Marcus is absolutely right to argue that just because a right isn’t mentioned in the constitution doesn’t mean the right doesn’t exist. In Griswold v. Connecticut, a case from 1965, the Supreme Court correctly overturned a state law forbidding the use of contraceptives by married couples. But privacy doesn’t legitimate illegitimate acts. After all, murder can take place in private, but that doesn’t make it legal. There are legitimate debates to be had as to whether the act abortion ends the life of the youngest and most vulnerable human beings.
These debates are difficult and complex, but we must have them. This issue must be debated in the public square. Thrusting the Supreme Court to the center of abortion politics, as Roe did, has damaged the Court, our national politics, and the judicial nomination process. We should return this issue the political process where public policy can be better aligned with public opinion. The immediate aftermath of the overruling of Roe will be messy, contentious, and ugly. It won’t be settled for a few years. But then, overtime, as voters make their voices heard in local elections throughout the country, the issue will settle and, eventually, recede to the background. Serious objections have lasted half a century. It will strengthen America if those objections were finally heard, debated, and resolved.

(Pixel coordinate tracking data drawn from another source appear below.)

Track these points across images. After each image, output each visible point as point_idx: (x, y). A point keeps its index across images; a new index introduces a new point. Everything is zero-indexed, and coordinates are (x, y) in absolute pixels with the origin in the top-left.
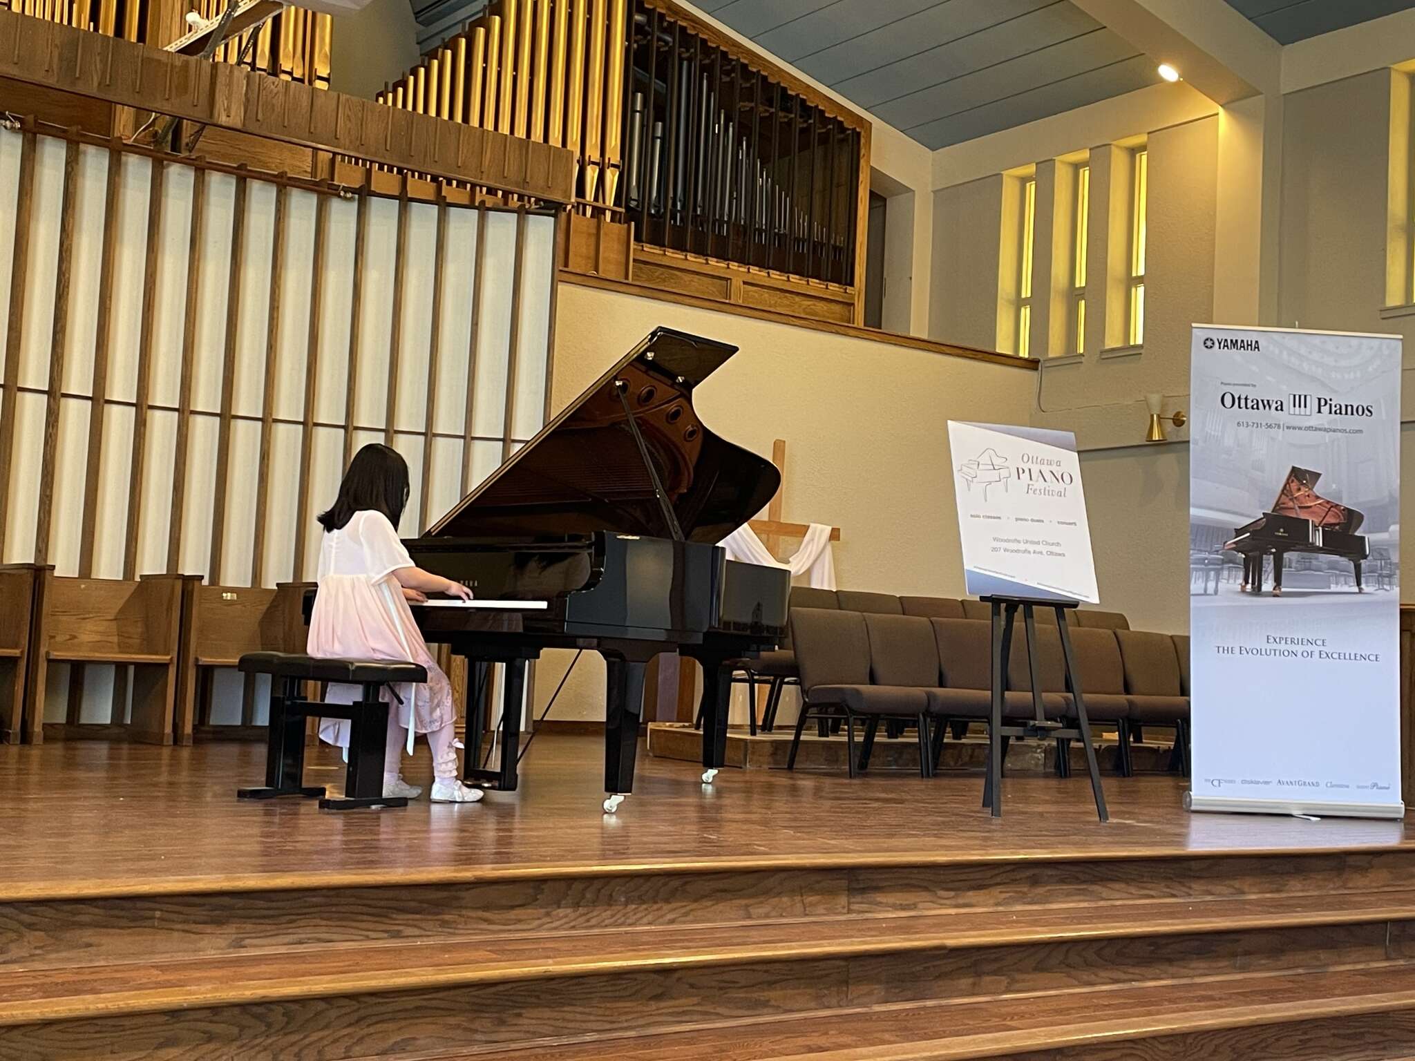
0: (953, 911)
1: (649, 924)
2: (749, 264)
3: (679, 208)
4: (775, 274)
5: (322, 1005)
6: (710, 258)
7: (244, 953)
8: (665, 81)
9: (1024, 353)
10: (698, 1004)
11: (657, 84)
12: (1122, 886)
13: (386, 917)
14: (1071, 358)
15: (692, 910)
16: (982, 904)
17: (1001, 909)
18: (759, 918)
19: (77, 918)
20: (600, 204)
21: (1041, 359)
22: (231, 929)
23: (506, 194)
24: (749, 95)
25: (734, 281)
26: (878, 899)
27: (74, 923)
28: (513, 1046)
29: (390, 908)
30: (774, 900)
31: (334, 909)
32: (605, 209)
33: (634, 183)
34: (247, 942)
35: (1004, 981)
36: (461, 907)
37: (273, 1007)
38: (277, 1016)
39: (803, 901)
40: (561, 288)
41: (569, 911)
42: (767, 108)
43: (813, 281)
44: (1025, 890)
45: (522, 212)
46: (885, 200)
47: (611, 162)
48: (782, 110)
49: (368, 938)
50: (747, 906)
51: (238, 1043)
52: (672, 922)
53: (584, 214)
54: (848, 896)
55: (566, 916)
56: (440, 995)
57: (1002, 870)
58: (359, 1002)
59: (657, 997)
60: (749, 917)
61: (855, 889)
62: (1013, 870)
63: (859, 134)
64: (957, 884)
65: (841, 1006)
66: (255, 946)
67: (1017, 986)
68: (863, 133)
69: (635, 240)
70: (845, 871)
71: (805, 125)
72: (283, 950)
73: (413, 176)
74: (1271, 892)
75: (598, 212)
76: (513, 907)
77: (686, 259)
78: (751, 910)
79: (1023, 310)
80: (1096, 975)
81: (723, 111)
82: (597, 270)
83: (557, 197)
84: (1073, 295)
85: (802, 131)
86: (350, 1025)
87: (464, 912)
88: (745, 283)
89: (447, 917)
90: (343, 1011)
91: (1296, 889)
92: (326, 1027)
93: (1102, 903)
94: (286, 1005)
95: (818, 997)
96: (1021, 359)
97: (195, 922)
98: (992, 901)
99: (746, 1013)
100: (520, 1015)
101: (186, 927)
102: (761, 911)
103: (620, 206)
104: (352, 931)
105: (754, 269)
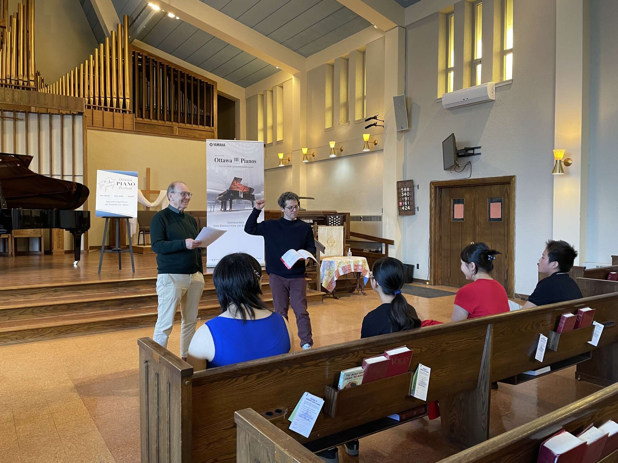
2: (179, 122)
4: (188, 125)
6: (166, 122)
14: (271, 144)
20: (125, 109)
25: (175, 127)
43: (200, 126)
45: (73, 115)
46: (235, 102)
47: (127, 97)
53: (119, 112)
63: (213, 86)
77: (158, 122)
82: (123, 127)
88: (178, 128)
105: (181, 124)
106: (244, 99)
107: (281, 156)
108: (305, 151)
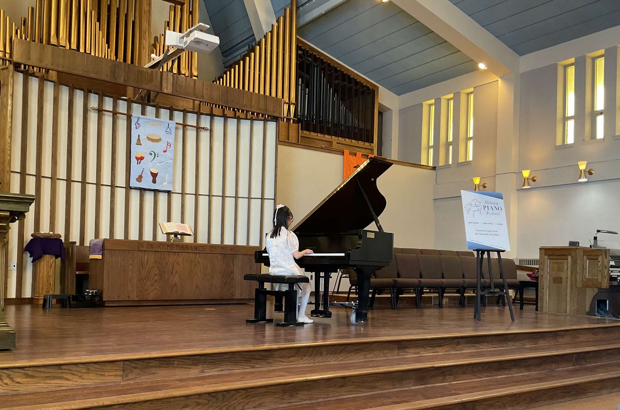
0: (432, 354)
1: (335, 361)
2: (339, 136)
3: (314, 118)
4: (347, 140)
5: (234, 392)
6: (325, 135)
7: (204, 375)
8: (309, 75)
9: (431, 164)
10: (355, 388)
11: (307, 76)
12: (486, 344)
13: (250, 361)
14: (447, 166)
15: (348, 356)
16: (441, 352)
17: (447, 353)
18: (369, 358)
19: (151, 365)
20: (289, 117)
21: (437, 166)
22: (200, 367)
23: (258, 114)
24: (337, 78)
25: (333, 143)
26: (408, 351)
27: (150, 366)
28: (297, 404)
29: (250, 358)
30: (374, 352)
31: (233, 359)
32: (291, 119)
33: (299, 110)
34: (205, 370)
35: (452, 377)
36: (273, 357)
37: (219, 393)
38: (220, 396)
39: (383, 353)
40: (279, 146)
41: (308, 358)
42: (343, 82)
43: (360, 142)
44: (455, 346)
45: (265, 121)
46: (382, 113)
47: (292, 102)
48: (349, 83)
49: (244, 368)
50: (366, 354)
51: (208, 406)
52: (342, 360)
53: (284, 121)
54: (398, 350)
55: (307, 359)
56: (272, 388)
57: (447, 340)
58: (246, 391)
59: (341, 387)
60: (367, 358)
61: (400, 348)
62: (450, 340)
63: (374, 91)
64: (434, 345)
65: (400, 388)
66: (208, 372)
67: (457, 379)
68: (376, 91)
69: (301, 129)
70: (396, 342)
71: (356, 88)
72: (217, 373)
73: (227, 109)
74: (533, 345)
75: (288, 120)
76: (291, 357)
77: (318, 135)
78: (368, 356)
79: (430, 150)
80: (482, 375)
81: (328, 84)
82: (288, 140)
83: (276, 115)
84: (448, 144)
85: (355, 90)
86: (244, 398)
87: (274, 359)
88: (337, 143)
89: (269, 361)
90: (241, 394)
91: (542, 343)
92: (236, 399)
93: (480, 350)
94: (223, 393)
95: (394, 385)
96: (429, 166)
97: (188, 365)
98: (444, 351)
99: (370, 391)
100: (298, 394)
101: (185, 366)
102: (370, 356)
103: (295, 118)
104: (238, 366)
105: (340, 139)
106: (398, 109)
107: (477, 181)
108: (526, 174)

I’ll end this with an interesting factoid that I learned when doing research for this letter. The Charlotte Lozier Institute produced a report in 2014 that analyzed abortion laws in 198 countries. It turns out that the United States is “one of just seven out of 198 countries that allow elective abortions after 20 weeks of pregnancy.” Two of the others are China and North Korea. By contrast, 39 out of 42 of European nations—including France and Germany—bar elective abortions at 15 weeks or less. Not one European country permits them through all nine months of pregnancy, as do seven states and the District of Columbia. It doesn’t make a person to be an extremist to wonder: shouldn’t we join the company of France and Germany instead of North Korea and China?